Astrocytomas of low grade are excised as possible, then irradiated. The moment of the beginning of radiotherapy is the subject of discussion: early treatment is more effective, but also fraught with earlier neurotoxicity. Five-year survival can be achieved in 40-50% of cases.
Oligodendrogliomas are treated promptly and radologically, as do astrocytomas with low malignancy. Sometimes they use chemotherapy. Five-year survival can be achieved in 50-60% of cases.
Medulloblastoma is treated with whole brain radiation at a dose of approximately 35 Gy, the posterior cranial fossa is 15 Gy, and the spinal cord is 35 Gy per course. Chemotherapy is prescribed as an auxiliary treatment and with relapses. Assign the derivatives of nitrosoureas, procarbazine, vincristine alone and in combination, intrathecal administration of methotrexate, combined polychemotherapy (for example, according to the MOPP protocol: mechlorethamine, vincristine, procarbazine and prednisolone), cisplatin and carboplatin, but none of the schemes gives a stable effect. Five-year survival can be achieved in 50% of cases, and 10-year survival in 40%.

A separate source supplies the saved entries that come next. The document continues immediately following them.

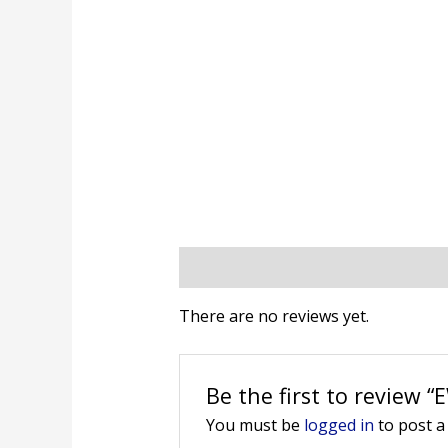
Reviews (0)
There are no reviews yet.
Be the first to review 
You must be
logged in
to post a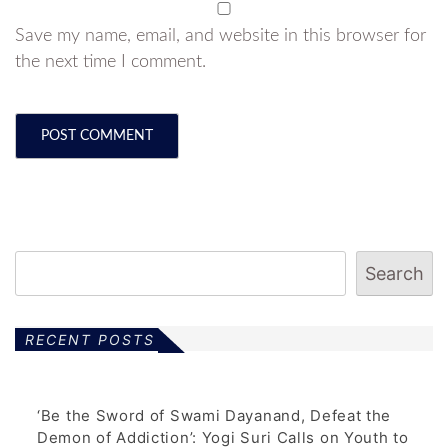
Save my name, email, and website in this browser for
the next time I comment.
Search
RECENT POSTS
‘Be the Sword of Swami Dayanand, Defeat the
Demon of Addiction’: Yogi Suri Calls on Youth to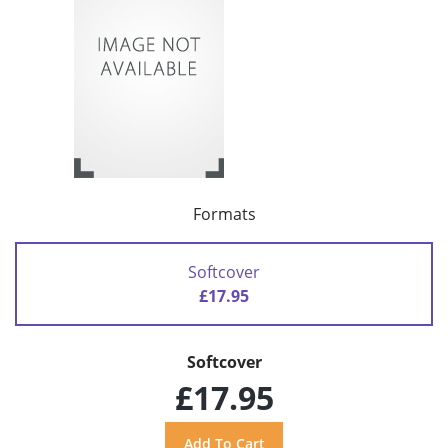
Formats
Softcover
£17.95
Softcover
£17.95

Ependymomas are usually treated promptly, excising the tumor and restoring the pathway of CSF outflow, followed by radiotherapy.

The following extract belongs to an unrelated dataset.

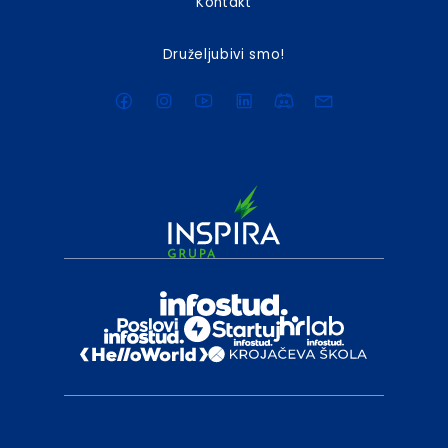
Kontakt
Druželjubivi smo!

In histologically benign ependymomas, radiation therapy is directed to the tumor itself, with malignant tumors and incomplete removal of the tumor during the operation, the entire brain is irradiated. With signs of seeding, both the brain and spinal cord are irradiated. The degree of completeness of tumor excision determines survival. After treatment, 5-year survival can be achieved in 50% of cases, and with complete removal of the tumor - in more than 70% of cases.